I'm trying to understand the second part of a proof which was presented here before. Basically, we want to establish:
$$ \lim_{n\to \infty} P_{\theta_0} [L(\theta _0, X) > L(\theta, X)]=1, \,\,\forall \theta \neq\theta _0$$
The following steps are already established:
$$ \lim_{n\to \infty} P_{\theta_0} [L(\theta _0, X) > L(\theta, X)] = \lim_{n\to \infty} P_{\theta_0} \Big[\frac1n \sum_{i=1}^n \log \Big[\frac{f(X_i;\theta)}{f(X_i;\theta_0)}\Big] < 0\Big] $$
Using Jensen's inequality and the weak law of large numbers one establishes that $ \frac1n \sum_{i=1}^n \log \Big[\frac{f(X_i;\theta)}{f(X_i;\theta_0)}\Big] \to_{P_{\theta_0}} E_{\theta_0} \log \Big[\frac{f(X_1;\theta)}{f(X_1;\theta_0)}\Big] < 0$. From here one concludes the wanted limit equality.
My questions
How do I know that the expected value of $\log \Big[\frac{f(X_1;\theta)}{f(X_1;\theta_0)}\Big]$ is finite? In the book by Kullback, Information Theory and Statistics I read that the Kullback-Leibler divergence always exists but it may be infinite.
How can I conclude from the last fact that the original hypothesis is true? Is it because I can permute the limit and the symbol $P$?
Towards the answer
- For the first part, it seems that the Kullback-Leibler divergence does the trick.
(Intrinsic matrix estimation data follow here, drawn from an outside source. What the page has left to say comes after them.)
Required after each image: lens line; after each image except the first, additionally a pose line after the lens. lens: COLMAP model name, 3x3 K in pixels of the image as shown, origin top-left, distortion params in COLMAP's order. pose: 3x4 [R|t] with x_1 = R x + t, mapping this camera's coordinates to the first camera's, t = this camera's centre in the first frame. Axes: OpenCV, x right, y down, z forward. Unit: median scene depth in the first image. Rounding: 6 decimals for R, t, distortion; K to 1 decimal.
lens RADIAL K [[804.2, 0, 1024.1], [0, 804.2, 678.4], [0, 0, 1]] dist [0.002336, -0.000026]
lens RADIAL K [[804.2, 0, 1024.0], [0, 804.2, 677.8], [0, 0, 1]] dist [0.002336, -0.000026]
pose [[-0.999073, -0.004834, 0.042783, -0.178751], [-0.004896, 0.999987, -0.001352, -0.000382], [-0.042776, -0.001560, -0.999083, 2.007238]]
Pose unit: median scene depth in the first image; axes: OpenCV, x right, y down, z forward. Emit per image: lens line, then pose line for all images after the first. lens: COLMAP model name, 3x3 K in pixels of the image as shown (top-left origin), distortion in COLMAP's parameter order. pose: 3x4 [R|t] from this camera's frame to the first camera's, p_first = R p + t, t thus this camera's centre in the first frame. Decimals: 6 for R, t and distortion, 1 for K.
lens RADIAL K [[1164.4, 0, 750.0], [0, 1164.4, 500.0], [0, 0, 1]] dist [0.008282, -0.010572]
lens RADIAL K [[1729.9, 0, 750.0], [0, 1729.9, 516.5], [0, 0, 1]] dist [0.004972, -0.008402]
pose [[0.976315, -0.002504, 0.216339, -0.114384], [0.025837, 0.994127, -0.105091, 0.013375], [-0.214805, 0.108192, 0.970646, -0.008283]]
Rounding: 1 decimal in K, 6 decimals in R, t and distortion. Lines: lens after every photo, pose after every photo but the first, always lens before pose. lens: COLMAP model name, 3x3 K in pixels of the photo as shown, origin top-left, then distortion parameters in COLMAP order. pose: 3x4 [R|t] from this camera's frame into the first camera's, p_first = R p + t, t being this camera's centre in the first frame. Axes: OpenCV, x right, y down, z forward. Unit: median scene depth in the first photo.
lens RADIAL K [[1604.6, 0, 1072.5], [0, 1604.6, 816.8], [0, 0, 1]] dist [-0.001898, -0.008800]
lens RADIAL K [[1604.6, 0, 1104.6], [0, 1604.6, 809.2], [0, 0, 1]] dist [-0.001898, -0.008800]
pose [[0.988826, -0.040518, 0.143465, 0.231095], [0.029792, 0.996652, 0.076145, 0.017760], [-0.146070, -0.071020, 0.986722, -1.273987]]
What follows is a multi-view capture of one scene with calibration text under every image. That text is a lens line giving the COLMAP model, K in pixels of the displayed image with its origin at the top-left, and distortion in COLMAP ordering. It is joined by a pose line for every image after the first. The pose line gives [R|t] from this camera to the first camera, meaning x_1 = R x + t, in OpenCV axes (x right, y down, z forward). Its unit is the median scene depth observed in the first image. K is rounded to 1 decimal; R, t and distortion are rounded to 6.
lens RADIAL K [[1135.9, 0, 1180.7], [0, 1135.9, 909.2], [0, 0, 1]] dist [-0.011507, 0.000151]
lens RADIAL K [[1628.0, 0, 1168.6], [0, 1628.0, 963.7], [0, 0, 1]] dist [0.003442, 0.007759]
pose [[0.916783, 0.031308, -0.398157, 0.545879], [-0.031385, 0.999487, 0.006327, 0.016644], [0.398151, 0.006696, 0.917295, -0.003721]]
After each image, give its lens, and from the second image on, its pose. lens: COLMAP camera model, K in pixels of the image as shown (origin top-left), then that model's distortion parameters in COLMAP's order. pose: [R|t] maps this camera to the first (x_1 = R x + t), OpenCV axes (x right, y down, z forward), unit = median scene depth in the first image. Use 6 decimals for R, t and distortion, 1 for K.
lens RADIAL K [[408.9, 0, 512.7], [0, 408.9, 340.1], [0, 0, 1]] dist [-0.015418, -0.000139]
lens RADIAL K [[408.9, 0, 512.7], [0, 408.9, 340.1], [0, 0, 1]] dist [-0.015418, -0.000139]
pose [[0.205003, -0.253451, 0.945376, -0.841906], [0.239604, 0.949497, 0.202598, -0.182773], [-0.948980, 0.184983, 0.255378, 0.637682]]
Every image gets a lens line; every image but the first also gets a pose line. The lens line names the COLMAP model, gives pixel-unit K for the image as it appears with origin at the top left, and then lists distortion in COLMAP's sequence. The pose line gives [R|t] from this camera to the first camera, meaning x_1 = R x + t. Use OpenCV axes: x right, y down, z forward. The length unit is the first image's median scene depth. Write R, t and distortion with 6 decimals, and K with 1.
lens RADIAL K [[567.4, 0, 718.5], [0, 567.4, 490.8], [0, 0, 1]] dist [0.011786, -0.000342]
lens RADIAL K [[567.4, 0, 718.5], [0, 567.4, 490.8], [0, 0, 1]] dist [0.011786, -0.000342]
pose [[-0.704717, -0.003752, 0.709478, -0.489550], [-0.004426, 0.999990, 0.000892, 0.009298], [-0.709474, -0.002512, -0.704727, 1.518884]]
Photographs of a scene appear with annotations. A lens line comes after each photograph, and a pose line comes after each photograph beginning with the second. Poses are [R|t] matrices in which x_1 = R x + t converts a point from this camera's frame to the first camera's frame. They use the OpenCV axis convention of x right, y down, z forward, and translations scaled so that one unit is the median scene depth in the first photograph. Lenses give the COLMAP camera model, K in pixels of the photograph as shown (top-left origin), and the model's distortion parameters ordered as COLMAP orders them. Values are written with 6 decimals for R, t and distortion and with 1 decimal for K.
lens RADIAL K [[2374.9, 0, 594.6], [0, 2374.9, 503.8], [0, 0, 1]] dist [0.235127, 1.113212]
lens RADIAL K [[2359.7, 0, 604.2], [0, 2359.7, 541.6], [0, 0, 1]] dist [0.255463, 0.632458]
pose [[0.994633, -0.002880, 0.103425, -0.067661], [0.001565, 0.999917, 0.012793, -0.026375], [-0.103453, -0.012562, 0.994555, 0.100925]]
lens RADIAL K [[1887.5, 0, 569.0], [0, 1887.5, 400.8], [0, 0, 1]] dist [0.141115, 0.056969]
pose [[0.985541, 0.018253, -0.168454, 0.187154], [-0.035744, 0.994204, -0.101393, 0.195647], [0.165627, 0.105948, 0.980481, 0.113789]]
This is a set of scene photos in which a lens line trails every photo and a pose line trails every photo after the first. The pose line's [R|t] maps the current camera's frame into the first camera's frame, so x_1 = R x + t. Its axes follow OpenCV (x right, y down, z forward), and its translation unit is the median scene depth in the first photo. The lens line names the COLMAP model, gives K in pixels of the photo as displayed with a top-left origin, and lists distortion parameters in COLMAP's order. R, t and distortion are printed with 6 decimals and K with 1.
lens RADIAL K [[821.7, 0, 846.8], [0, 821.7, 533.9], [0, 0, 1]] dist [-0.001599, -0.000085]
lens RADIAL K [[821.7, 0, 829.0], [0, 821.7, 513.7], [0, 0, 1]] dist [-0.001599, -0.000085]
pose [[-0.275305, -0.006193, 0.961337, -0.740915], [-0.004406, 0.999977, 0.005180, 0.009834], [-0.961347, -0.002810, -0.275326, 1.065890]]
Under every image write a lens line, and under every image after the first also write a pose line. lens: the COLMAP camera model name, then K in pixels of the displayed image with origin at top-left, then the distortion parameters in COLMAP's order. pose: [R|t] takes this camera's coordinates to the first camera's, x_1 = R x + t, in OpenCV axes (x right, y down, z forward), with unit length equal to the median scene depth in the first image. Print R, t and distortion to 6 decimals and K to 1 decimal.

But why is the Kullback-Leibler divergence always defined in my case?
- I write $ \frac1n \sum_{i=1}^n \log \Big[\frac{f(X_i;\theta)}{f(X_i;\theta_0)}\Big] \to_{P_{\theta_0}} E_{\theta_0} \log \Big[\frac{f(X_1;\theta)}{f(X_1;\theta_0)}\Big]$ by definition of convergence in probability as
$$\forall \epsilon > 0. \lim_{n\to \infty} P_{\theta_0}\Big[\Big|\frac1n \sum_{i=1}^n \log \Big[\frac{f(X_i;\theta)}{f(X_i;\theta_0)}\Big]- E_{\theta_0} \log \Big[\frac{f(X_1;\theta)}{f(X_1;\theta_0)}\Big]\Big| < \epsilon\Big] = 1$$
and this says that the distance to a negative point is less than any $\epsilon$. I can take $\epsilon$ sufficiently small so that with probability 1 the average of the sum of logs is negative. It would be nice if someone dared to formalize this bit rigorously.